Speculators had nothing to do with any of the problems stated above. This doesn’t mean we shouldn’t examine regulation of these activities but placing any degree of blame is flat out wrong. Notice how nobody ever blames speculators for driving up asset prices. This actually causes harm as evidenced by some of the last few years of bubbles. Running up Greek credit default swaps does absolutely nothing. Investors are going to purchase Greek debt based on its capacity to repay. The price of Greek CDS has nothing to do with their capacity to repay. It is correlated because that’s what a credit default swap measures. However, operationally it cannot influence their own fiscal management. Same thing with Lehman.

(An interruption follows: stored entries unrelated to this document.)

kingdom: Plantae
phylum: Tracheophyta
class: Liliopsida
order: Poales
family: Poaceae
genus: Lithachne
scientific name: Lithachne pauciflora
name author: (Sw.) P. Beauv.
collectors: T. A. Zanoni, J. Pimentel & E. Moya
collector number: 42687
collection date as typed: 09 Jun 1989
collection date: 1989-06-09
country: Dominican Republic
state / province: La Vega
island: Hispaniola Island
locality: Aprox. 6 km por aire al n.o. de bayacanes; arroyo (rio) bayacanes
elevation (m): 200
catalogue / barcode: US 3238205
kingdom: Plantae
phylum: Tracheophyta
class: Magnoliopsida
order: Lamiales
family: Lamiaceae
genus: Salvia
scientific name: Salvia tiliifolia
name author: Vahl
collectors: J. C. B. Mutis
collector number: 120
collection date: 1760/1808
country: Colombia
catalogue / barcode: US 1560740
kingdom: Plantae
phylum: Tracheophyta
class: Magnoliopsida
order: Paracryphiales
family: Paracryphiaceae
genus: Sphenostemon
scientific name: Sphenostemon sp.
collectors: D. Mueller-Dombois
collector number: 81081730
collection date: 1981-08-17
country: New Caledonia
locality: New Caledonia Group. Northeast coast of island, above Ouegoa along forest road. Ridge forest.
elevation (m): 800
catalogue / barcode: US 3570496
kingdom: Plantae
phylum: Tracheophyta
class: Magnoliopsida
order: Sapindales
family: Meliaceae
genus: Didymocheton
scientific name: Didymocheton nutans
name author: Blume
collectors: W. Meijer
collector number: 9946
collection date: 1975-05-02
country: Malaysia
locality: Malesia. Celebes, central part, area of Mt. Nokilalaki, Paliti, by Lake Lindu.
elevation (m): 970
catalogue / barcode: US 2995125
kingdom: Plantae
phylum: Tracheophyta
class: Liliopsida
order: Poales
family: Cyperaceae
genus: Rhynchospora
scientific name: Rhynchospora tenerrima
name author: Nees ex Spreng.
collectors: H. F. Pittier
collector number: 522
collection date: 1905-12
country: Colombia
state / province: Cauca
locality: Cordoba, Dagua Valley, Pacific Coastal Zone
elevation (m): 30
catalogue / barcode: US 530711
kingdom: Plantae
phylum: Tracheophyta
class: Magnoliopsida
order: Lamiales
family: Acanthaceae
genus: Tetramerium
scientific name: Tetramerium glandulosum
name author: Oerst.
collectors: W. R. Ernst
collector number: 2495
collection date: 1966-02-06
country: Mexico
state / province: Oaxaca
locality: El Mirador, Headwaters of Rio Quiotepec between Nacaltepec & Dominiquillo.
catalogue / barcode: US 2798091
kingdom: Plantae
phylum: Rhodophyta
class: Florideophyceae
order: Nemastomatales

Sure, there was a lot of rumors and no shortage of short sellers seeking to profit from its decline. Maybe there was fraud, which should be investigated. However, short sellers didn’t create all the toxic assets on their balance sheet or the loss of confidence in the firm. Stock price may measure the economic viability of a company but has no impact on its solvency.
So back to the original question… what is speculation? I think everyone would define it differently. Those partaking in such activities would probably call it investing just like many “invest” in the stock market each day. Perfectly legitimate comparison- both the casual stock investor and derivative investor see something of value and put their money in it. Those being adversely affected by it, are blaming others for their own shortcoming. No surprise as I find almost nobody is willing to take responsibility for their own misfortunes in any aspect of life. For the casual observer, however, these people are being portrayed as evil. Far from the case… I’d chalk this up to more misunderstandings in an economically illiterate world. Of course as a new member of this club, I clearly can not be trusted. Greece Prime Minister George Papandreou is running to tattle to President Obama and ruin all my fun.